Hi, I was wondering how I can correctly write this statement
foo[bar] = select(foo[bar], other_values, some_condition);
if the foo[bar] is a vector array. If it was scalar, I could write
if (some_condition) foo[bar] = other_value;
but repeating this for vector variables is probably not the best choice. My concern is that I actually do not need to load the contents of foo[bar] to store it again if the condition does not hold, but I want to conditionaly overwrite it.
Is there something like vstore4_cond(other_values, bar, foo, some_condition) or any hack that would work this way?
Thanks for your suggestions.
you can use the select function for vector types as given in table 6.14 of opencl spec.
If it doesn't fit your case using ternary operators instead of ifelse can be another option.
I wouldn't worry too much about loading the contents of foo even if you do not wish to write it. Stores are practically the same speed whether they are vector or scalar loads/writes. Infact HD69xx cards introduce HW accel for scalar mem operations, because AMD is more suited to vector operations.

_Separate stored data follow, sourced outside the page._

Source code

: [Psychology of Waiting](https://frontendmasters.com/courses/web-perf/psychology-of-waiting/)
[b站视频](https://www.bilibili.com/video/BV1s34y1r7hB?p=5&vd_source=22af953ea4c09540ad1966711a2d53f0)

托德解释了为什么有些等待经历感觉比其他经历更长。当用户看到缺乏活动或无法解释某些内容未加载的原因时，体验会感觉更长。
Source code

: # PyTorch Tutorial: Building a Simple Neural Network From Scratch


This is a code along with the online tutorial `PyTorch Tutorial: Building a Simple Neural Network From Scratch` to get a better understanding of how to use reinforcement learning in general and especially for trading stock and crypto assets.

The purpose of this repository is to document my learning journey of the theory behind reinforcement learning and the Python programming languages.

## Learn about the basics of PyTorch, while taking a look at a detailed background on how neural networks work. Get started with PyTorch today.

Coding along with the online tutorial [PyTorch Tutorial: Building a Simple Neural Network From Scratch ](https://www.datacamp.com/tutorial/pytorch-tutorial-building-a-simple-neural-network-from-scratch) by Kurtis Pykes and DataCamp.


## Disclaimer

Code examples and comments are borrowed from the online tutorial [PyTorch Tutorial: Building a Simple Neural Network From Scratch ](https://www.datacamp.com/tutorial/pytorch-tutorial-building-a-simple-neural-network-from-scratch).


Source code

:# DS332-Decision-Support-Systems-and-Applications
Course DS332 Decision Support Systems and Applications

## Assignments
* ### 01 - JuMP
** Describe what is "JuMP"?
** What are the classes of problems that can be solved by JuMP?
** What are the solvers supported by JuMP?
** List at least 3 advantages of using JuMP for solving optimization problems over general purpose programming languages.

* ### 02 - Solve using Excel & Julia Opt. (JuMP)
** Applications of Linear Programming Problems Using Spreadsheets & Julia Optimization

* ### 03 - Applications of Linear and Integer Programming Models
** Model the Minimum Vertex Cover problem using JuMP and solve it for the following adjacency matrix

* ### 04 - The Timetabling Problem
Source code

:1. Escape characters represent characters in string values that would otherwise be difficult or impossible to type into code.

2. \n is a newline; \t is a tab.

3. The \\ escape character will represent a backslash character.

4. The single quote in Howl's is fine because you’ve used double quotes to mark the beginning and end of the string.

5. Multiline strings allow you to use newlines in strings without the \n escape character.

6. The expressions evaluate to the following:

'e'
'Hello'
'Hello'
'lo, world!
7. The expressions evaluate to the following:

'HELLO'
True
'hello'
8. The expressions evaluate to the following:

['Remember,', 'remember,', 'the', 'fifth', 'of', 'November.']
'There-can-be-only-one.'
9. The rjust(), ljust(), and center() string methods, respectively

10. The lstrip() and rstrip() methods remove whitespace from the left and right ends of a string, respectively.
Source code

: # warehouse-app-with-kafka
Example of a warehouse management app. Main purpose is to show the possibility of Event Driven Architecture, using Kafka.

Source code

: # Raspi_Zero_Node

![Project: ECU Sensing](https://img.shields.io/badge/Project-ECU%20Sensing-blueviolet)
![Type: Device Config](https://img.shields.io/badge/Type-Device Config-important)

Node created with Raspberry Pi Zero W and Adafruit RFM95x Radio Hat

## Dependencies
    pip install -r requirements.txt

Both branches of a select statement are evaluated at all times. This is the trade-off for avoiding if/else statements and the 40 cycles it costs to enter such blocks. Since you do not wish to modify the contents of foo in one case, you have to use if() branching, but since you want to do it vector-wise, you would need 4 if statements. If will not take different paths on different vector boolean values. In my opinion leaving the code as it is, is the fastest solution.
i am not so sure. isn't access into memory have higher latency than 40 cykles of clausule switch?
Well, blindly following all the case studies saying "don't use ifs!" and "vectorize!" isn't probably the best approach... I have tried to rewrite the code using four if blocks and surprisingly it's really much faster (I am testing Floyd-Warshall's algorithm and the major bottleneck are global memory fetches).
Yes, these ifs were at the end of the kernel.